» Texto de origem
################
Toda essa história de
horror, cujas feridas não cicatrizaram – o Estado jamais veio a público
pedir desculpas aos sobreviventes e a suas famílias –, é contada de
forma emocionante em Holocausto brasileiro, livro que a jornalista
Daniela Arbex lança hoje, em Belo Horizonte. Repórter especial do jornal
Tribuna de Minas, ela conta que a ideia surgiu em 2009, durante uma
entrevista com o psiquiatra José Laerte, em Juiz de Fora. O médico lhe
mostrou o livro Colônia, publicado pelo governo de Minas, que trazia
fotos do Hospital Colônia de Barbacena feitas em 1961, por Luiz Alfredo,
para uma série de reportagens da revista O Cruzeiro.
“Fiquei
impactada quando deparei com aquelas imagens. E me perguntei,
estarrecida, por que nem eu nem ninguém da minha geração ignorava o que
ocorrera em Barbacena, tão perto de Juiz de Fora”, diz Daniela. Ela
decidiu escrever a respeito, mas de uma forma diferente: queria recontar
a história a partir do olhar dos sobreviventes da tragédia.
A
jornalista começou a visitar Barbacena, entrou em contato com
funcionários e ex-funcionários do hospital colônia. Para a pesquisa
foram fundamentais conversas com especialistas como o psiquiatra mineiro
Ronaldo Simões Coelho. No fim da década de 1970, quando chefiava o
Serviço Psiquiátrico da Fundação Hospitalar do Estado de Minas Gerais
(Fhemig), ele foi um dos primeiros médicos a ter coragem de denunciar o
que ocorria em Barbacena. Perdeu o emprego por isso.
“Entrevistei
também outro psiquiatra, Francisco Paes Barreto. Em 1966, no início da
ditadura militar, ele teve coragem de fazer a primeira denúncia pública
contra Barbacena. Por causa disso, acabou processado pelo Conselho
Regional de Medicina (CRM)”, informa Daniela.
Daniela fez
entrevistas com ex-pacientes, de quem ouviu histórias de arrepiar.
Antônio Gomes da Silva permaneceu calado por 21 dos 31 anos em que
passou internado, pois ninguém lhe perguntou se sabia falar. Outra
interna, depois de grávida, começou a passar fezes no corpo para que
ninguém se aproximasse dela ou maltratasse o bebê. Outras mulheres
fizeram como ela. Pouco adiantou, pois os recém-nascidos costumavam ser
arrancados dos braços das mães – assim como fizeram os militares durante
a ditadura argentina, nos anos 1970.
################
» Dados extraídos

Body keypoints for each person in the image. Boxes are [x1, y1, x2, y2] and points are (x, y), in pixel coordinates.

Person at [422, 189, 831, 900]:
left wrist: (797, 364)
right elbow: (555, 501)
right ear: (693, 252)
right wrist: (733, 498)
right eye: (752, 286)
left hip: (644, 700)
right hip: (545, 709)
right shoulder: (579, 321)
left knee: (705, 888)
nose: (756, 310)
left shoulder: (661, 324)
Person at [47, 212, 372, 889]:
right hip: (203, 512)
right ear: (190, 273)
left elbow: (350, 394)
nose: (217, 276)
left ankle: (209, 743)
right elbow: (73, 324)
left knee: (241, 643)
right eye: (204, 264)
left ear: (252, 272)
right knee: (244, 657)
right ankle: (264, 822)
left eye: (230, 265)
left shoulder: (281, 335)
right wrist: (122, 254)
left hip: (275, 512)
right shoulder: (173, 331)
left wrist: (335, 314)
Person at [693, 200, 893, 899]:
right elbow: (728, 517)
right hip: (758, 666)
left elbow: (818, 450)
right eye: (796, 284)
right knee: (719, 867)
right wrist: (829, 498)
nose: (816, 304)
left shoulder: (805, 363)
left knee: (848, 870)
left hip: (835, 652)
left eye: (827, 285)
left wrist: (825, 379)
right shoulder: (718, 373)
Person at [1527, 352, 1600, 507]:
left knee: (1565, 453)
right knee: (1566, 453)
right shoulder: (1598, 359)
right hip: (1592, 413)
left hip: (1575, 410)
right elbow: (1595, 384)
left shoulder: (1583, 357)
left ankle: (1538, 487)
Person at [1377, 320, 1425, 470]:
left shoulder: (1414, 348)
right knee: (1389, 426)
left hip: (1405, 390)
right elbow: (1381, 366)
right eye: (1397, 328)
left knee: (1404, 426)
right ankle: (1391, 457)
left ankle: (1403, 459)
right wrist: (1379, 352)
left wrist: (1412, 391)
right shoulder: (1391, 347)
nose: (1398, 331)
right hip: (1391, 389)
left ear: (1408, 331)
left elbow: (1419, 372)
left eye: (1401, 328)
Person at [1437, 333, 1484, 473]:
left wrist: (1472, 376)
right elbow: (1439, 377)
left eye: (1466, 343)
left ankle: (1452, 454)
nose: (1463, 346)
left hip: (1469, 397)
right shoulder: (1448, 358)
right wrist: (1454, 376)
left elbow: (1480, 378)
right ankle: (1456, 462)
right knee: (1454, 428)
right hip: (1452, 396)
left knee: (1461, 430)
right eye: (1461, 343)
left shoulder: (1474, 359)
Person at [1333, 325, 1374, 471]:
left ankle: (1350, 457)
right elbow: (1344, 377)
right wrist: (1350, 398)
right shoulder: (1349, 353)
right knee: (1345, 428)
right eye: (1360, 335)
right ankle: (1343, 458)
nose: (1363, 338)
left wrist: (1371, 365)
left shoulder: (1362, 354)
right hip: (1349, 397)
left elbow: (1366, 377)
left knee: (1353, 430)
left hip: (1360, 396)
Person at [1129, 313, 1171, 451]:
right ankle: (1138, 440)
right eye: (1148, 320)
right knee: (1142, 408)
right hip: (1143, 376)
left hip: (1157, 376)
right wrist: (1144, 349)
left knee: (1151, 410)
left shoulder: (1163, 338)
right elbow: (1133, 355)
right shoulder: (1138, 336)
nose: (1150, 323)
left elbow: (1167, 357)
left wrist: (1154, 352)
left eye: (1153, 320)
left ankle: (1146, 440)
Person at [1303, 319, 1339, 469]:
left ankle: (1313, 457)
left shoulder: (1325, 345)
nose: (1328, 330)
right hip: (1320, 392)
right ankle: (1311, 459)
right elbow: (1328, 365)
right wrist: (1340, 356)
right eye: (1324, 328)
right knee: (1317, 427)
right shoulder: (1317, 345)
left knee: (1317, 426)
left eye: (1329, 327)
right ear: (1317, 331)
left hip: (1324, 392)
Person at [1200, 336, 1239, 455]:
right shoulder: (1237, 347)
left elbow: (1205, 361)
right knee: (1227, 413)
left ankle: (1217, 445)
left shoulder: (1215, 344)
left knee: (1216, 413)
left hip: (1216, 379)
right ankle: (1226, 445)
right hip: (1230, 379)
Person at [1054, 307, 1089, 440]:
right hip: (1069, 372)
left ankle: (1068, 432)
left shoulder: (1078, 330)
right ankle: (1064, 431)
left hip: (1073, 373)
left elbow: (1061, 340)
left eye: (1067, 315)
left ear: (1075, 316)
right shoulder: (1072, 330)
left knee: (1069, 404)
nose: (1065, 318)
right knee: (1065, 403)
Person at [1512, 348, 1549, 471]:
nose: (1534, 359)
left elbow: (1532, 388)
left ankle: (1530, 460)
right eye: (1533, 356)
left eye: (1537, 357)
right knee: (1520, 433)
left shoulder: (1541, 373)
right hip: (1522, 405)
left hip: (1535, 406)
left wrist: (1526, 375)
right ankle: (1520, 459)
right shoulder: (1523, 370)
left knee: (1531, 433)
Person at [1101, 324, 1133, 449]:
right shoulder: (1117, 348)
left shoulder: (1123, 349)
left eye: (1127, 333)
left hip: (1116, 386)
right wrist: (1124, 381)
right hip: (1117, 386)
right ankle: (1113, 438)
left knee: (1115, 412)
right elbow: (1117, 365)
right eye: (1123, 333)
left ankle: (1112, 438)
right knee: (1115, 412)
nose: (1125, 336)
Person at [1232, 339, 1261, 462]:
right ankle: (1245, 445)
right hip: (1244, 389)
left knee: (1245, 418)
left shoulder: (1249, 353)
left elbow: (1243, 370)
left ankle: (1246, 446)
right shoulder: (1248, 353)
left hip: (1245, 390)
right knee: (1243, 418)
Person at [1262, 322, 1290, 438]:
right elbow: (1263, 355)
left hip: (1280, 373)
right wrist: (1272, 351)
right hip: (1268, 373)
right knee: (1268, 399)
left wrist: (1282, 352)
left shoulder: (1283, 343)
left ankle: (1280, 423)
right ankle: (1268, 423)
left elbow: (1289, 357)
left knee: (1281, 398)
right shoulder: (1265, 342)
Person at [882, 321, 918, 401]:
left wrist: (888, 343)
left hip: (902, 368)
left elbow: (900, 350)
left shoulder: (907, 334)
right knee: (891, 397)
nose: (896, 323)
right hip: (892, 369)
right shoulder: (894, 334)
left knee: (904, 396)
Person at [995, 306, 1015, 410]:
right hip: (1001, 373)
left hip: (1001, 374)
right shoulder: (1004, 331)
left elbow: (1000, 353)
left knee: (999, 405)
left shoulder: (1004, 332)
################
» Tarefas a realizar
A – Reproduza fielmente o trecho do texto de origem que vai de "Antônio Gomes da" até "nos anos 1970.".
B – De acordo com o texto de origem, em que ano surgiu a ideia do livro Holocausto brasileiro?
Os dados não são necessários para nenhuma das tarefas.

» Respostas das tarefas
A –
Antônio Gomes da Silva permaneceu calado por 21 dos 31 anos em que
passou internado, pois ninguém lhe perguntou se sabia falar. Outra
interna, depois de grávida, começou a passar fezes no corpo para que
ninguém se aproximasse dela ou maltratasse o bebê. Outras mulheres
fizeram como ela. Pouco adiantou, pois os recém-nascidos costumavam ser
arrancados dos braços das mães – assim como fizeram os militares durante
a ditadura argentina, nos anos 1970.

B – Em 2009.